Extract:
=== Begin Enclosure ===
Designing in Complexity

At the heart of the series was a persistent tension: between urgency and emergence. Clearly across sectors, scales, and mandates, design is no longer the kid at the strategy table or an afterthought part of the furniture. Indeed, as OCADU Dean of Design, Lesley Ann Noel so succinctly opined, “Designers don’t need to be given a seat at the table. We can build our own tables.” 

Whether building policy for government, programs for healthcare, or experiences inside financial institutions, designers are being asked to solve for complexity. And not in theory. In the real world, and a messy one at that.

From the Future of Design Teams panel, one theme stood out: design maturity doesn’t mean things get easier; it means they get more integrated. We’re not just creating artifacts anymore, we’re redesigning service experiences, ways of working, entire systems. And that comes with different expectations and new vulnerabilities.

Human, First

DesignMeets doesn’t do hype. And nowhere was that more obvious than in the year’s final panel on AI and Human-Centred Design.
=== End Enclosure ===
Source data:
=== Begin Enclosure ===
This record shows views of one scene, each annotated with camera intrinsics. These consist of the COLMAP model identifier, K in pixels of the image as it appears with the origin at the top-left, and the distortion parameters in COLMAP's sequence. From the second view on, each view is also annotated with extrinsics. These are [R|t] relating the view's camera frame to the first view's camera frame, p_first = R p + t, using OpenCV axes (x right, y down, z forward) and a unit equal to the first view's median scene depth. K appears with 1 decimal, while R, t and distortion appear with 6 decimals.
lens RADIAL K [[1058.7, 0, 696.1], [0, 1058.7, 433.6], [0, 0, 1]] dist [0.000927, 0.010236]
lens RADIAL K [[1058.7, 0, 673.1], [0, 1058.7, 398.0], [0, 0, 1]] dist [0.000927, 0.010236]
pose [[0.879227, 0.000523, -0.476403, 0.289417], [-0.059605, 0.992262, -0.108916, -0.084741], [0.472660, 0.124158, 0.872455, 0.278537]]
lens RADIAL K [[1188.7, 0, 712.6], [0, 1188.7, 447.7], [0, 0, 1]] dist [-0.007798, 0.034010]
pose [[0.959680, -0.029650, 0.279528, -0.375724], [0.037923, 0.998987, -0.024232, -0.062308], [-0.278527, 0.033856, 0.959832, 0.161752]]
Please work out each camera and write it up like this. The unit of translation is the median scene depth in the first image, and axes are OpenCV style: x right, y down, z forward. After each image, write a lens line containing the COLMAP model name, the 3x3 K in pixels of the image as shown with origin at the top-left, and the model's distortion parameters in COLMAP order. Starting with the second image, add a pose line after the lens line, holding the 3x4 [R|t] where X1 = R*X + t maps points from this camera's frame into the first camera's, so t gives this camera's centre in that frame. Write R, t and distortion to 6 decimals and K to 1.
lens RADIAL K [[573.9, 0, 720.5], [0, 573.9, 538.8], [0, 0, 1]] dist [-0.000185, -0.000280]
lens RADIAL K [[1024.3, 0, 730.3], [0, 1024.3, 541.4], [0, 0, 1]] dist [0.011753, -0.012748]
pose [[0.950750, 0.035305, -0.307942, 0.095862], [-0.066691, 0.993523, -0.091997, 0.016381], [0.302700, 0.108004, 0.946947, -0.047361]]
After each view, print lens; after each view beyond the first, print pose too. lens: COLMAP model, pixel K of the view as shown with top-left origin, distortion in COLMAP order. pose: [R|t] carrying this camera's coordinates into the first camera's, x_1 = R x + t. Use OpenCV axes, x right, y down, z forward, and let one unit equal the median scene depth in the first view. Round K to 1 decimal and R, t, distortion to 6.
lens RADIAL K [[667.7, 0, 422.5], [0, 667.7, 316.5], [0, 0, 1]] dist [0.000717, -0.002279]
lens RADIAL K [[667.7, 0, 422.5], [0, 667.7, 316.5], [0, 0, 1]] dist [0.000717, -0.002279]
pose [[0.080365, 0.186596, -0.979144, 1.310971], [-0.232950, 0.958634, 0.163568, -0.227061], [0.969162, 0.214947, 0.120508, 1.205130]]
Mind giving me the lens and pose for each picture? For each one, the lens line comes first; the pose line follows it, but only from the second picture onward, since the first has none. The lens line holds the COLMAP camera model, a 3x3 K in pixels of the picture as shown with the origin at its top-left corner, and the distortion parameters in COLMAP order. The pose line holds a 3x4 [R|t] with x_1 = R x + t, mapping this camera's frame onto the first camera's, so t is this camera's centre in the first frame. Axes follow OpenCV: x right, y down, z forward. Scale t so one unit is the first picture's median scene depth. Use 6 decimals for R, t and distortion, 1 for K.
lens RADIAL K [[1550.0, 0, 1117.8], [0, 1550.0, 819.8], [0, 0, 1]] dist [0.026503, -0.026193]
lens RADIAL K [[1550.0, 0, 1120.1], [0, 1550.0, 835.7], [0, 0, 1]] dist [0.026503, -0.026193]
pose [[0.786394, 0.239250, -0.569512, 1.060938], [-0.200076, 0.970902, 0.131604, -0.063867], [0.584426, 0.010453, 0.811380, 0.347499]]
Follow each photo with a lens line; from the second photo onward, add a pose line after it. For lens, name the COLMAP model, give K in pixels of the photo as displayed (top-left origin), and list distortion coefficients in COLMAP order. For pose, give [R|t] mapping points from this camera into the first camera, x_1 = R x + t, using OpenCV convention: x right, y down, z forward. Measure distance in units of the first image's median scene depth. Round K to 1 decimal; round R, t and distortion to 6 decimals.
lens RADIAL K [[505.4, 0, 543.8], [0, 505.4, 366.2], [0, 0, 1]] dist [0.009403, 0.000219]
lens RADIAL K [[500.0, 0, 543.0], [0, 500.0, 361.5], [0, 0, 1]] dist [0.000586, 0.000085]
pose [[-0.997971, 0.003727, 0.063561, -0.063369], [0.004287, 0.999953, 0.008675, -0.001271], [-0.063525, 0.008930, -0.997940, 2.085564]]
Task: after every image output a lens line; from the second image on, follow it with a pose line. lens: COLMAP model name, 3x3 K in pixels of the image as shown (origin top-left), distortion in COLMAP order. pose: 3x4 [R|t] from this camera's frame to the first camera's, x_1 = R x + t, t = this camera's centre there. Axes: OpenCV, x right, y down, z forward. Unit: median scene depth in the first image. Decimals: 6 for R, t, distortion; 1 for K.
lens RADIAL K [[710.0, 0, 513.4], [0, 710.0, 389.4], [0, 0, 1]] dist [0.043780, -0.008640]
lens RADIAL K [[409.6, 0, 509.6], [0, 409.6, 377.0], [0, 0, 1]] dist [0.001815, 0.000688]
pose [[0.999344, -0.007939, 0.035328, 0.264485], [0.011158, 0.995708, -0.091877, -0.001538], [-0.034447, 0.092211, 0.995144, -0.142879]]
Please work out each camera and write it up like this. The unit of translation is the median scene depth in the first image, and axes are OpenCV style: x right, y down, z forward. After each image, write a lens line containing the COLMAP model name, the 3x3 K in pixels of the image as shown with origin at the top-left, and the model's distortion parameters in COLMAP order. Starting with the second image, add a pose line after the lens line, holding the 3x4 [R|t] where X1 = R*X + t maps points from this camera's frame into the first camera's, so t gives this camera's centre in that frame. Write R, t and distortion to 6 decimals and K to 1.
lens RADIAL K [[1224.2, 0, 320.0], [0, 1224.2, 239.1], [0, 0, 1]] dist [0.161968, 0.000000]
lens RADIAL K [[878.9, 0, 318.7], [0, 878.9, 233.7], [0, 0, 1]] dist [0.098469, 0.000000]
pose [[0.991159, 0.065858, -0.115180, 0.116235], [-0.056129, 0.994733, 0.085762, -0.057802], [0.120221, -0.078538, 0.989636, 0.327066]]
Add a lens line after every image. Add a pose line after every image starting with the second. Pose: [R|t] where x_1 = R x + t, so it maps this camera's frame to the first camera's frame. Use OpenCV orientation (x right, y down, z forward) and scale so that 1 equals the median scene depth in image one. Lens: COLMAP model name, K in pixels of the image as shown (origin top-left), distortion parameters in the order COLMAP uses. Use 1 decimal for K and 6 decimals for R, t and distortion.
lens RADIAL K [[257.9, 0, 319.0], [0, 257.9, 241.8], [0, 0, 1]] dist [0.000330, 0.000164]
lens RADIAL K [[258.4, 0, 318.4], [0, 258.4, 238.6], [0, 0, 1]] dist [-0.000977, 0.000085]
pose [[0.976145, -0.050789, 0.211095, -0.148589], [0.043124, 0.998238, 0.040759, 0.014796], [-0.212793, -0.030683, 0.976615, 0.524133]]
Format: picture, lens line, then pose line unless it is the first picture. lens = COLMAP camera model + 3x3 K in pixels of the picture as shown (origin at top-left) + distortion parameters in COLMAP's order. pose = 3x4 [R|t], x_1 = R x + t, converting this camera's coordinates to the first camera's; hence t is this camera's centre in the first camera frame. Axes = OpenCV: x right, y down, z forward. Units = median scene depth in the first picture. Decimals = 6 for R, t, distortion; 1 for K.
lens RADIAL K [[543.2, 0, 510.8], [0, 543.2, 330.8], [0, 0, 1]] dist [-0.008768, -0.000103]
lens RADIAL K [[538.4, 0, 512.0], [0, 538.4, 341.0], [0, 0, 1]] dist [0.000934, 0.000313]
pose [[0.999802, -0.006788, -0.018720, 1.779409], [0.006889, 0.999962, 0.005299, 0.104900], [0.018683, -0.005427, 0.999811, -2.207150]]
=== End Enclosure ===
Tasks for this exercise:
A: In the Designing in Complexity extract, restate word for word everything from "From the Future of" down to "and Human-Centred Design.".
B: According to the Designing in Complexity extract, what did Lesley Ann Noel say designers can do instead of being given a seat at the table?
The rows come from a different source than the text.

Answers by item number:
A:
From the Future of Design Teams panel, one theme stood out: design maturity doesn’t mean things get easier; it means they get more integrated. We’re not just creating artifacts anymore, we’re redesigning service experiences, ways of working, entire systems. And that comes with different expectations and new vulnerabilities.

Human, First

DesignMeets doesn’t do hype. And nowhere was that more obvious than in the year’s final panel on AI and Human-Centred Design.

B: Designers can build their own tables.